REPUBLIKA.CO.ID,MADINAH -- Sebagian orang mungkin sering menemui keadaan seseorang yang memiliki kewenangan melakukan tindakan nepotisme, yaitu membantu mewujudkan keinginan kenalan, saudara, atau kerabatnya. Dalam hal ini, apa hukum nepotisme dalam Islam?
Pertama, jika dengan nepotisme itu mengakibatkan hilangnya hak seseorang yang lebih baik dan lebih layak dari sisi kompetensi dan kemampuan yang dimilikinya, maka perbuatan tersebut dilarang dalam Islam. Sebab, ini tidak adil bagi mereka yang berhak mendapatkannya.
Dikatakan tidak adil karena telah menghilangkan pekerjaan bagi orang-orang yang sebetulnya telah memenuhi syarat dan memiliki kompetensi untuk memberikan fasilitas dan pelayanan yang mumpuni kepada orang lain. Keadaan yang tidak adil ini dapat muncul di tengah masyarakat, dan akibatnya bisa merusak masyarakat itu sendiri.
Namun, jika dengan nepotisme itu tidak mengakibatkan hilangnya atau berkurangnya hak seseorang, maka dibolehkan. Diriwayatkan dari Abu Musa Al Asy'ari RA, dia berkata:
كان النبي صلى الله عليه وسلم إذا أتاه طالب حاجة أقبل على جلسائه فقال :"اشفعوا تؤجروا ويقضي الله على لسان نبيه ما أحب". ((متفق عليه))
Ketika Nabi SAW didatangi oleh seseorang yang meminta bantuan, maka beliau menghadap ke orang-orang yang sedang duduk bersamanya, lalu bersabda, "Berilah pertolongan padanya, niscaya kalian akan mendapatkan pahala dan Allah akan memutuskan apa yang disenangi-Nya melalui lisan Nabi-Nya." (HR. Bukhari dan Muslim)
Selanjutnya, jika seseorang yang membantu orang lain mendapatkan apa yang diinginkannya itu tahu atau menyadari bahwa bantuan yang diberikannya akan menghilangkan hak orang lain yang lebih berhak, baik dari sisi kemampaun, kompetensi, usia maupun semacamnya, maka bantuan tersebut dilarang alias haram.
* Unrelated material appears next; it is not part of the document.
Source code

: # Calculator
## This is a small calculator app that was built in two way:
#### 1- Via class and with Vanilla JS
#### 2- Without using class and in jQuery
Misalnya dalam kasus memasukkan anak ke sekolah. Jika ada oknum sekolah yang membantu orang tua untuk memasukkan anaknya ke sekolah tersebut, namun di sisi lain ada anak lain yang lebih berhak bersekolah di situ dan jika tidak di sekolah itu akan mendapatkan banyak kesulitan seperti terpaksa masuk ke sekolah yang jaraknya sangat jauh dan efeknya bisa memicu kerusakan di tengah masyarakat, maka hukumnya haram. Sebab perbuatan tersebut, menimbulkan ketidakadilan bagi orang-orang yang lebih berhak memperolehnya.
Hal tersebut merupakan fatwa yang diputuskan oleh Majelis Tetap Penelitian Ilmiah dan dan Fatwa, yang terdiri dari Syekh Abdul Aziz bin Abdullah bin Baz, Syekh Abdul Razzaq Afifi, Syekh Abdullah bin Ghadian dan Syekh Abdullah bin Qoud.